Despite all that, he had more juice in his legs than Bailey, and turned in the second-fastest closing loop of any skier in the field. That enabled him to move up four spots and outsprint his teammate at the finish.
Good skiing, however, was no consolation for Burke, who has watched initial top-ten splits disappear on the back of shooting errors after blundering in one standing stage after another.
“I am very frustrated with my standing shooting,” he told FasterSkier. “I have been working so hard on my shooting, but the results only seem to get worse with this added effort.”
After the Antholz races finish up, World Cup will take a break before resuming in Oslo in early February. Burke will be hitting the trails for a significant block of training, but he won’t be using a rifle – at least initially.
“For the break I am going to stay right here in Antholz so that I can get two full weeks at altitude,” he explained. “I will be working on putting in some hours after having so many races in the last three weeks. I think I also might try putting the rifle away for a few days, so that I can get a little mental recovery before the next races.”
While he wasn’t happy with today’s effort, Burke was confident that if his shooting came together, he’d be able to turn in some of the best performances of his career.
“I am very happy with how I feel skiing now,” he said. “My form is good enough for a podium performance.”
Bailey, too, was looking forward to moving on from the disappointment of the mass start.
“I need to take the frustration and channel it into focus for tomorrow’s relay,” he said. “We have a great team and I’m excited to show that to the rest of the world.”
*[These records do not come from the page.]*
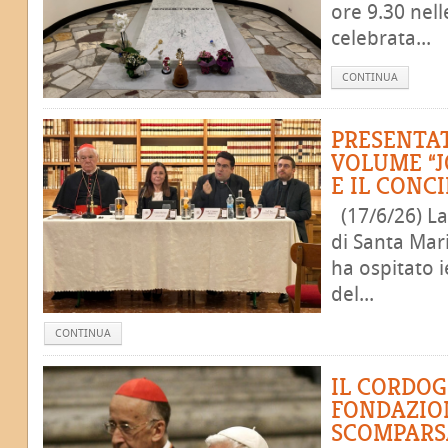
ore 9.30 nell
celebrata...
CONTINUA
PRESENTAT
VOLUME “J
E IL CONCI
(17/6/26) La 
di Santa Mar
ha ospitato i
del...
CONTINUA
IL CORDOG
FONDAZION
SCOMPARSA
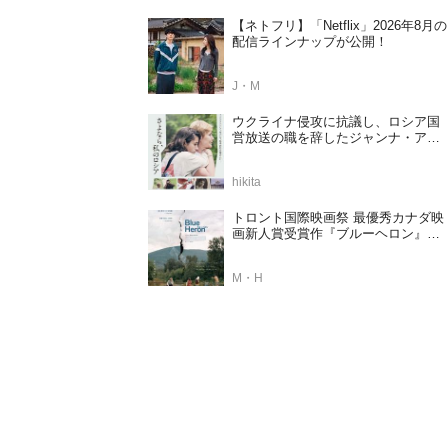
【ネトフリ】「Netflix」2026年8月の
配信ラインナップが公開！
J・M
ウクライナ侵攻に抗議し、ロシア国
営放送の職を辞したジャンナ・アガ
ラコワ監督のドキュメンタリー『さ
よなら、私のロシア』11⽉14⽇公開
hikita
決定
トロント国際映画祭 最優秀カナダ映
画新人賞受賞作『ブルーヘロン』
10.23公開決定！
M・H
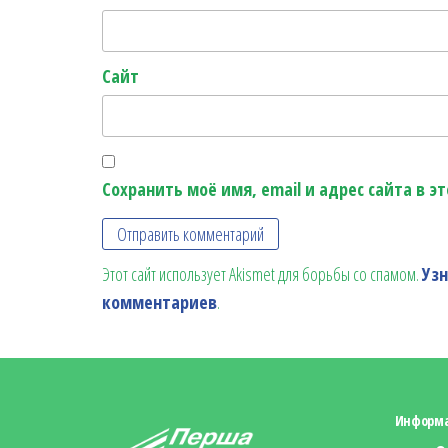
Сайт
Сохранить моё имя, email и адрес сайта в 
Этот сайт использует Akismet для борьбы со спамом.
Уз
комментариев
.
Информ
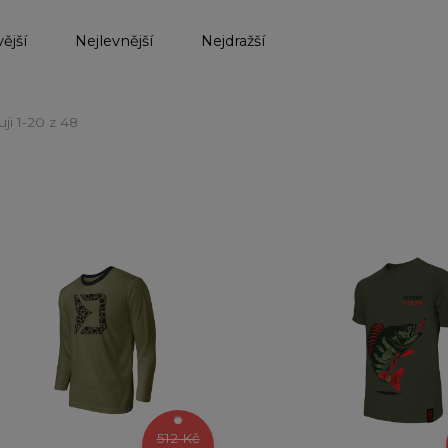
ější
Nejlevnější
Nejdražší
ji 1-20 z 48
512 Kč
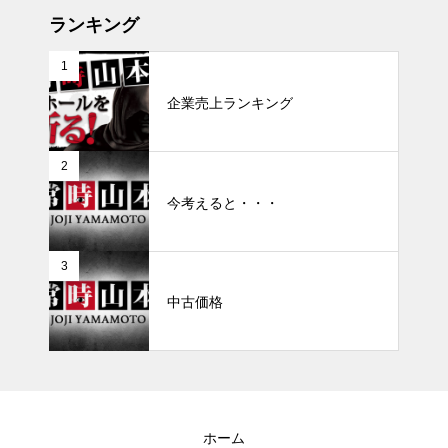
ランキング
1
企業売上ランキング
2
今考えると・・・
3
中古価格
ホーム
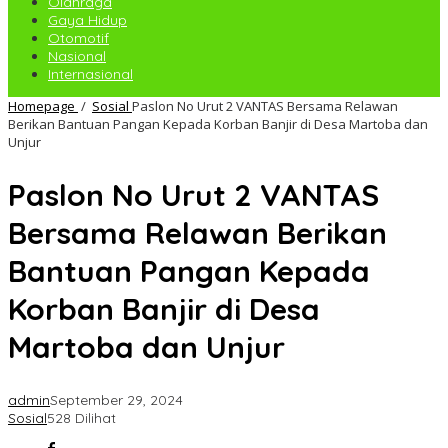
Olahraga
Gaya Hidup
Otomotif
Nasional
Internasional
Homepage
/
Sosial
Paslon No Urut 2 VANTAS Bersama Relawan
Berikan Bantuan Pangan Kepada Korban Banjir di Desa Martoba dan
Unjur
Paslon No Urut 2 VANTAS
Bersama Relawan Berikan
Bantuan Pangan Kepada
Korban Banjir di Desa
Martoba dan Unjur
admin
September 29, 2024
Sosial
528 Dilihat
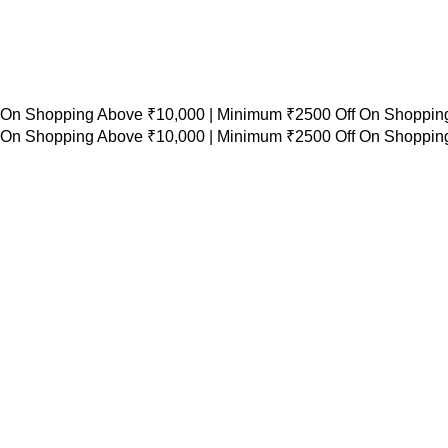
 On Shopping Above ₹10,000 |
Minimum ₹2500 Off On Shopping
 On Shopping Above ₹10,000 |
Minimum ₹2500 Off On Shopping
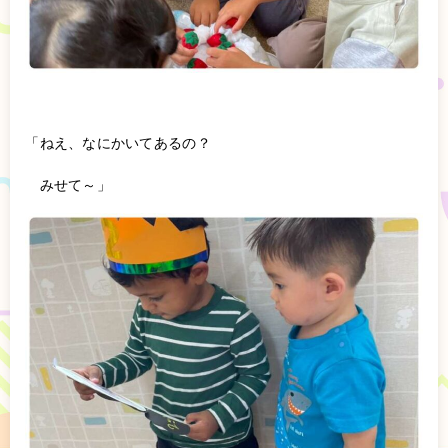
「ねえ、なにかいてあるの？
みせて～」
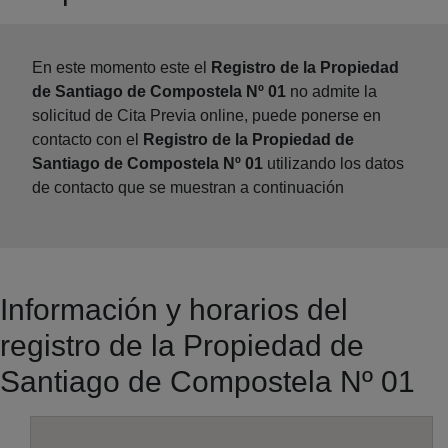
En este momento este el
Registro de la Propiedad
de Santiago de Compostela Nº 01
no admite la
solicitud de Cita Previa online, puede ponerse en
contacto con el
Registro de la Propiedad de
Santiago de Compostela Nº 01
utilizando los datos
de contacto que se muestran a continuación
Información y horarios del
registro de la Propiedad de
Santiago de Compostela Nº 01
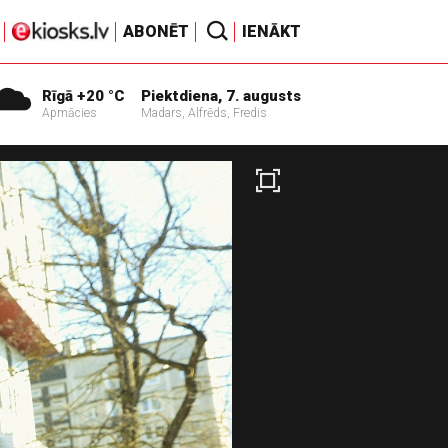
ABONĒT
IENĀKT
Rīgā +20 °C
Piektdiena, 7. augusts
Apmācies
Madars, Alfrēds, Fredis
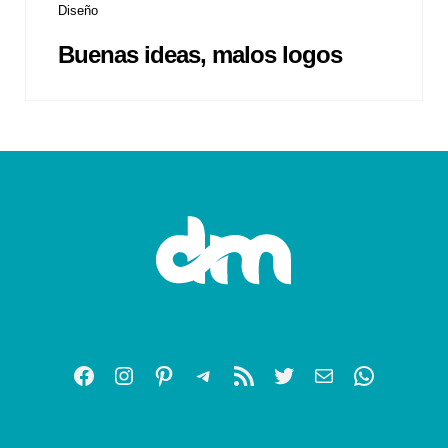
Diseño
Buenas ideas, malos logos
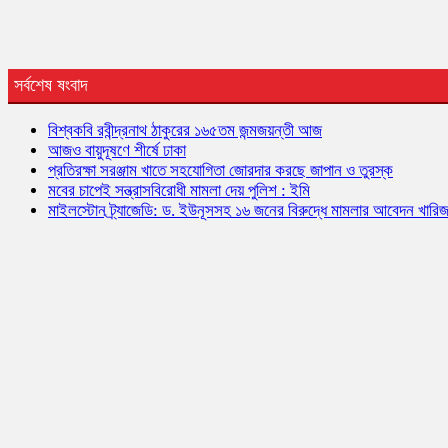
সর্বশেষ ষংবাদ
বিশ্বকবি রবীন্দ্রনাথ ঠাকুরের ১৬৫তম জন্মজয়ন্তী আজ
আজও বায়ুদূষণে শীর্ষে ঢাকা
প্রতিরক্ষা সরঞ্জাম খাতে সহযোগিতা জোরদার করছে জাপান ও তুরস্ক
মবের চাপেই সন্ত্রাসবিরোধী মামলা দেয় পুলিশ : ইমি
মাইলস্টোন ট্র্যাজেডি: ড. ইউনূসসহ ১৬ জনের বিরুদ্ধে মামলার আবেদন খারি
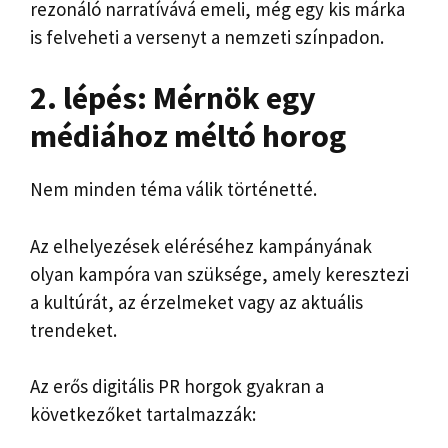
rezonáló narratívává emeli, még egy kis márka
is felveheti a versenyt a nemzeti színpadon.
2. lépés: Mérnök egy
médiához méltó horog
Nem minden téma válik történetté.
Az elhelyezések eléréséhez kampányának
olyan kampóra van szüksége, amely keresztezi
a kultúrát, az érzelmeket vagy az aktuális
trendeket.
Az erős digitális PR horgok gyakran a
következőket tartalmazzák:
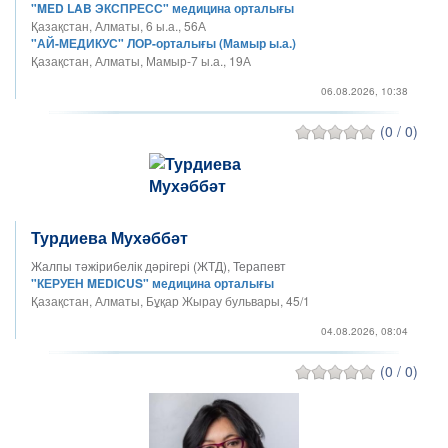
"MED LAB ЭКСПРЕСС" медицина орталығы
Қазақстан, Алматы, 6 ы.а., 56А
"АЙ-МЕДИКУС" ЛОР-орталығы (Мамыр ы.а.)
Қазақстан, Алматы, Мамыр-7 ы.а., 19А
06.08.2026, 10:38
(0 / 0)
Турдиева Мухәббәт
Жалпы тәжірибелік дәрігері (ЖТД), Терапевт
"КЕРУЕН MEDICUS" медицина орталығы
Қазақстан, Алматы, Бұқар Жырау бульвары, 45/1
04.08.2026, 08:04
(0 / 0)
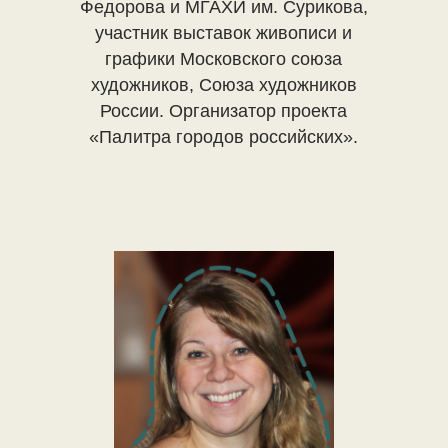
Федорова и МГАХИ им. Сурикова,
участник выставок живописи и
графики Московского союза
художников, Союза художников
России. Организатор проекта
«Палитра городов российских».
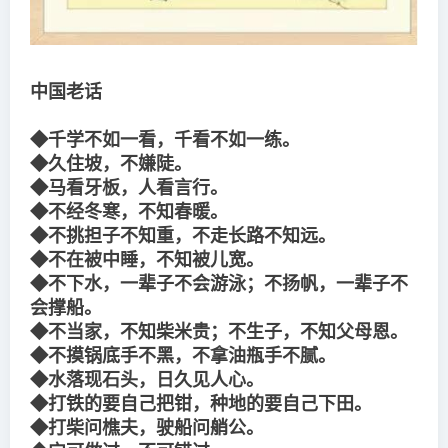
中国老话
◆千学不如一看，千看不如一练。
◆久住坡，不嫌陡。
◆马看牙板，人看言行。
◆不经冬寒，不知春暖。
◆不挑担子不知重，不走长路不知远。
◆不在被中睡，不知被儿宽。
◆不下水，一辈子不会游泳；不扬帆，一辈子不
会撑船。
◆不当家，不知柴米贵；不生子，不知父母恩。
◆不摸锅底手不黑，不拿油瓶手不腻。
◆水落现石头，日久见人心。
◆打铁的要自己把钳，种地的要自己下田。
◆打柴问樵夫，驶船问艄公。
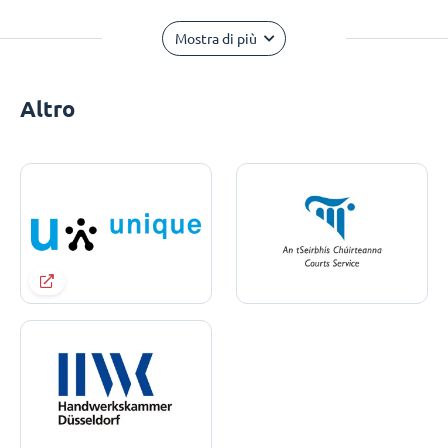
Mostra di più
Altro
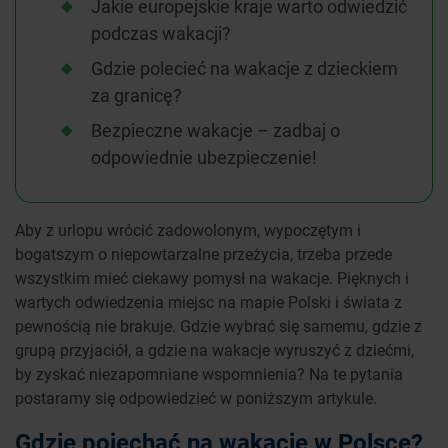
Jakie europejskie kraje warto odwiedzić
podczas wakacji?
Gdzie polecieć na wakacje z dzieckiem
za granicę?
Bezpieczne wakacje – zadbaj o
odpowiednie ubezpieczenie!
Aby z urlopu wrócić zadowolonym, wypoczętym i
bogatszym o niepowtarzalne przeżycia, trzeba przede
wszystkim mieć ciekawy pomysł na wakacje. Pięknych i
wartych odwiedzenia miejsc na mapie Polski i świata z
pewnością nie brakuje. Gdzie wybrać się samemu, gdzie z
grupą przyjaciół, a gdzie na wakacje wyruszyć z dziećmi,
by zyskać niezapomniane wspomnienia? Na te pytania
postaramy się odpowiedzieć w poniższym artykule.
Gdzie pojechać na wakacje w Polsce?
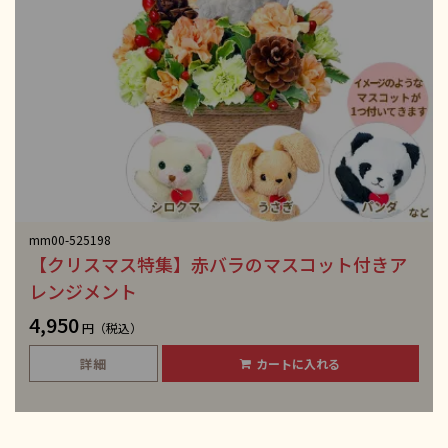
mm00-525198
【クリスマス特集】赤バラのマスコット付きア
レンジメント
4,950
円（税込）
詳細
カートに入れる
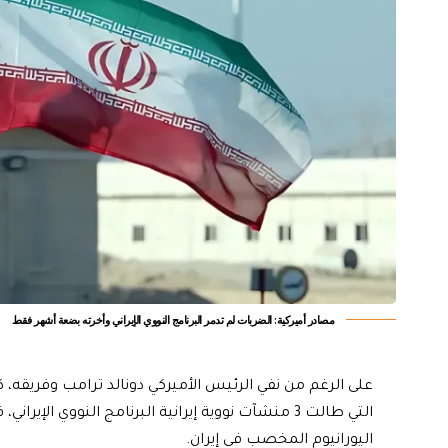
مصادر أميركية: الضربات لم تدمر البرنامج النووي الإيراني وأخرته بضعة أشهر فقط
على الرغم من نفي الرئيس الأميركي دونالد ترامب وفريقه، كا
التي طالت 3 منشآت نووية إيرانية البرنامج النووي ا
اليورانيوم المخصب في إيران.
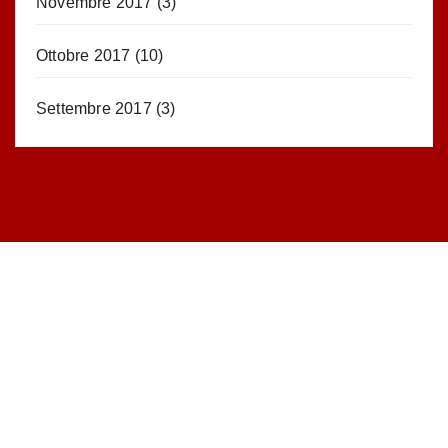
Novembre 2017
(3)
Ottobre 2017
(10)
Settembre 2017
(3)
STATISTICHE DEL BLOG
52.390 click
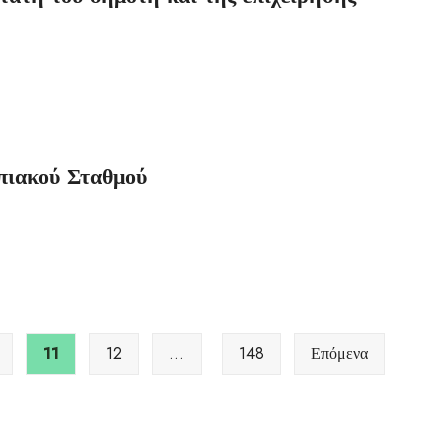
πιακού Σταθμού
11
12
…
148
Επόμενα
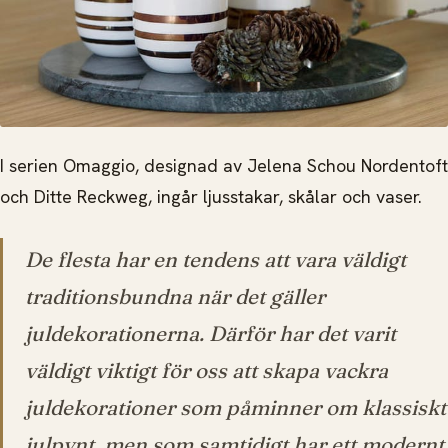
I serien Omaggio, designad av Jelena Schou Nordentoft
och Ditte Reckweg, ingår ljusstakar, skålar och vaser.
De flesta har en tendens att vara väldigt
traditionsbundna när det gäller
juldekorationerna. Därför har det varit
väldigt viktigt för oss att skapa vackra
juldekorationer som påminner om klassiskt
julpynt, men som samtidigt har ett modernt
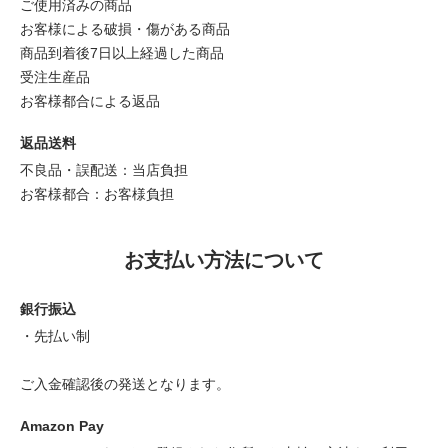
ご使用済みの商品
お客様による破損・傷がある商品
商品到着後7日以上経過した商品
受注生産品
お客様都合による返品
返品送料
不良品・誤配送：当店負担
お客様都合：お客様負担
お支払い方法について
銀行振込
・先払い制
ご入金確認後の発送となります。
Amazon Pay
Andreas Birnbacher of Germany won a sprint finish with Anton Shipulin of Russia and Martin Fourcade of France to take his second World Cup victory of the season.
Fourcade and Fredrik Lindstrom of Sweden had been leading going into the final stage, but each missed a shot, allowing Birnbacher and Shipulin to catch up after cleaning the stage. The four men skied the last loop together, providing the crowd with a thrill as the sprinted into the stadium the final time.
The Canadians did not qualify any athletes for the 30-man race.
buy albuterol inhaler,buy combigan online,buy chantix,buy voltaren gel online
January 21, 2012 at 11:53 pm
Chelsea, thank you so much for your fabulous biathlon coverage. Even when I watch the races, check the results, and read the writeup on Biathlonworld, I relish your articles for added insight, commentary from our athletes, and good writing.